Tuesday, January 15, 2013

Facebook charges you $100 to post to people they term important

It has been incorrectly reported in the media that Facebook charges $100 to send a message to its founder, Mark Zuckerberg.  Apparently a more precise rendering would be that Facebook charges $100 to get a message to someone with some unspecified amount of traffic above some limit with whom you are not known as correspondents in order to reach their inbox.  Otherwise, your mail goes into their "other" box.

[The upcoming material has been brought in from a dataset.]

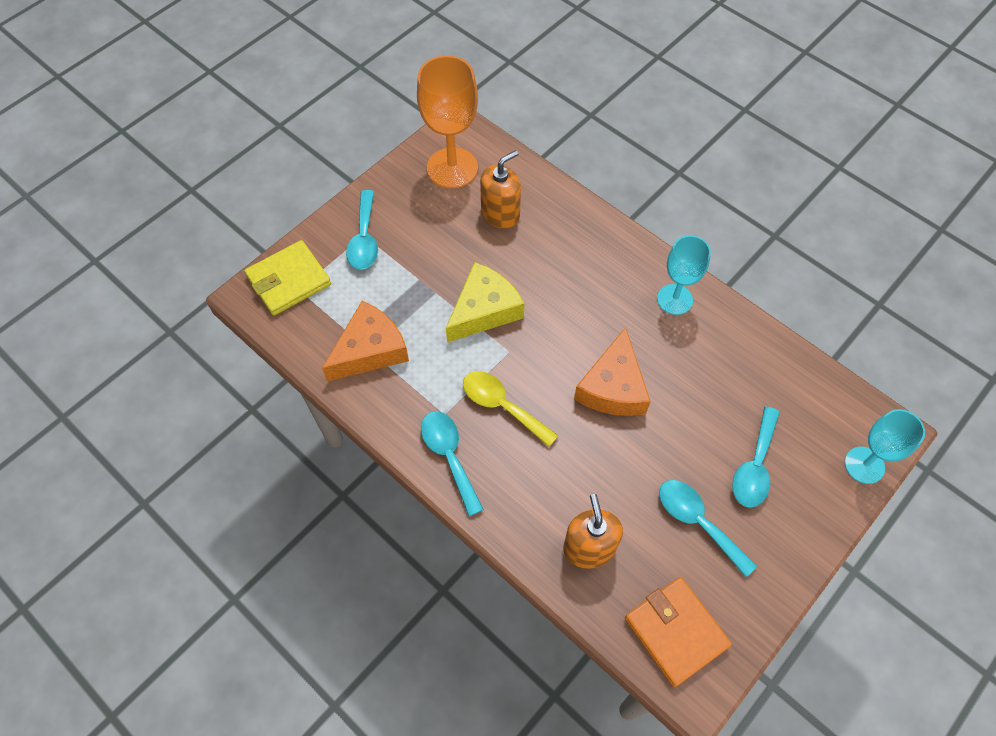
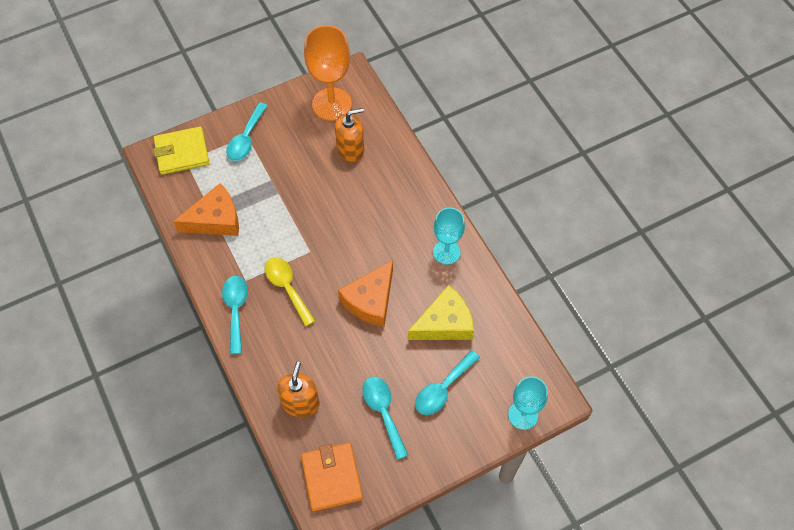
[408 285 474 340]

This has interesting implications for journalism.  In a world when Thomas Friedman gets speaking gigs for $50,000 a day, now a news source has to pay the reporter $100 just to submit a tip.

Tuesday, January 08, 2013

The Tide has turned, the game is won, yet a ticket seller is advertising Notre Dame as victor


Just now advertised on Facebook.  I write this at 6:27 AM on January 8, 2013.  TicketsNow is bragging that Notre Dame will win the national championship in NCAA football.  The only problem is, Alabama won the game last night.

Things I wonder:

- How much is TicketsNow paying to advertise a game that has already been played?
- Why would a ticket vendor pick a team as a favorite?  Isn't their goal to sell tickets, not pick winners?
- Having spent money advertising tickets for a game that has already been played, and cheering for a team that lost decidedly, what will the marketing manager for TicketsNow choose as his next line of work?

Friday, January 04, 2013

An author for major media now is, via Facebook, charging $100 to send her an email.

I cannot believe the world has come to this.